Jalanan pagi ini sudah cukup ramai, di beberapa titik terbentuk kemacetan, namun cepat terurai kembali. Dipa berjalan bersama orang-orang lain menuju stasiun. Ranselnya cukup berat, karena berisi laptop dan beberapa buku kuliah yang cukup tebal.
Dia merasa mendengar dering telepon, tapi tidak menemukan teleponnya di saku jaket maupun celana. Dia baru ingat kalau tadi sebelum turun dari mobil, dia memasukkan teleponnya ke ransel.
Dia melepaskan satu tali ransel dan menariknya ke depan tubuh untuk mencari telepon. Isi tasnya banyak sekali, sehingga agak sulit baginya menemukan yang dicarinya. Terpaksa dia meletakkan tasnya di jalan, kemudian berjongkok untuk mencari. Telepon genggamnya berada di dasar ransel, tertumpuk buku-bukunya. Begitu dia menariknya, panggilan itu terhenti.
Dari Syifa, dia membaca sebaris nama di layar telepon genggam. Ada apa kakak sepupunya itu menelepon? Dipa pun menekan tombol panggil, seraya bangkit sementara tasnya masih tergeletak di jalan. Orang-orang melewatinya yang berdiri di tengah trotoar. Tak lama telepon diangkat.
“Halo, Syifa, ada apa?” tanyanya sambil memunggungi ransel.
Tiba-tiba seseorang menyambar ransel itu dan membawanya kabur. Awalnya Dipa hanya diam mematung, lalu tersadar orang itu pencuri.
“Dipa, bekal kamu ketinggalan,” ucap Syifa di seberang telepon.
Dipa sama sekali tidak mendengarnya, karena detik berikutnya dia berseru kencang. “Pencuri!” Dengan agak kerepotan, dia memasukkan telepon genggamnya ke saku celana dan langsung berlari mengejar pencuri itu. “Pencuri!” serunya lagi sambil mengerahkan seluruh volume udara di rongga dadanya.
Namun bukannya menolong, orang-orang yang lewat kebanyakan hanya berhenti berjalan dan menoleh untuk menonton Dipa tunggang-langgang mengejar pencuri itu.
Dada Dipa terasa sesak. Dia tidak pernah menyukai olah raga, jadi berlari seperti ini benar-benar di luar batas kemampuannya. Belum lagi dia sampai menginjak tali sepatu sendiri, sehingga jatuh terjerembap. Hidungnya berdarah karena menghantam jalanan, tapi sakit yang dirasakannya tidak seberapa dibandingkan malu yang dirasakannya. Tentu saja banyak orang yang melihatnya terjatuh menertawakan dirinya.
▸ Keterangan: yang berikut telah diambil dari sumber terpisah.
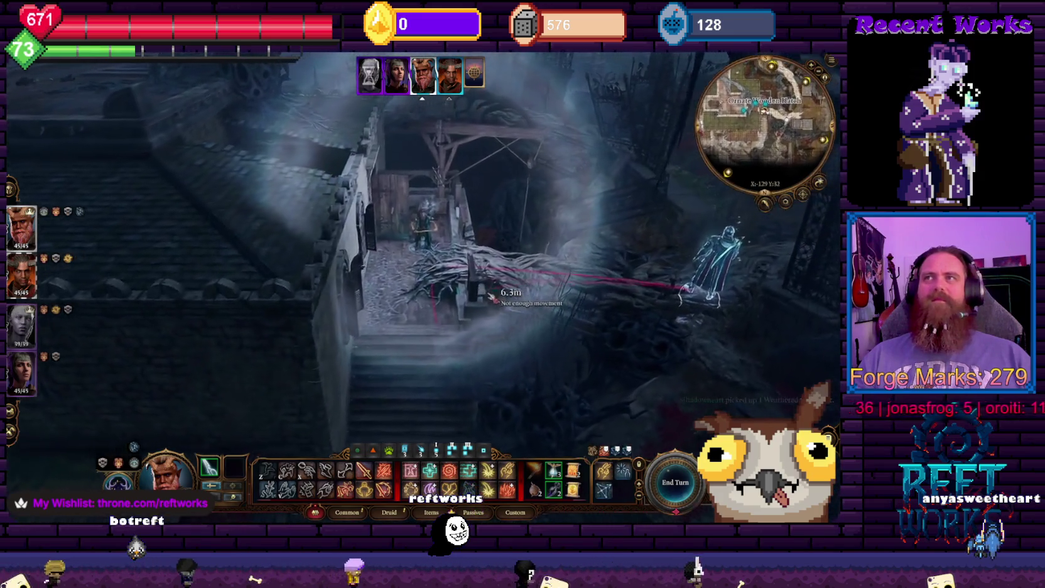
key("e")
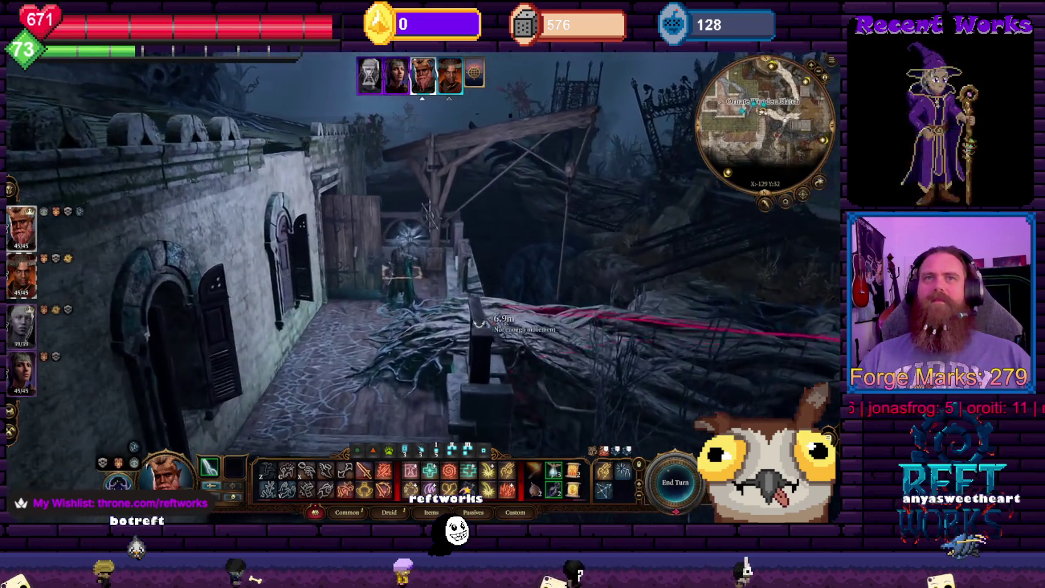
key("e")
Pencuri yang berpenampilan seperti mahasiswa itu semakin jauh dan nyaris lenyap di belokan. Jika saja dia berjalan santai sambil membawa ransel Dipa, tidak akan ada yang mengira itu tas curian. Tapi, kenapa tidak ada satu pun yang menolong Dipa? Apakah orang-orang sudah tidak memiliki perasaan empati lagi di dunia ini? Atau itu lebih disebabkan karena Dipa laki-laki?
Dipa berusaha bangkit dan kembali berlari. Dia tidak bisa berteriak karena dadanya sesak sekali. Ketika dia nyaris pingsan, dari balik kacamatanya yang tertutup embun napasnya sendiri, dia melihat seseorang berlari melewatinya dan mengejar pencuri itu.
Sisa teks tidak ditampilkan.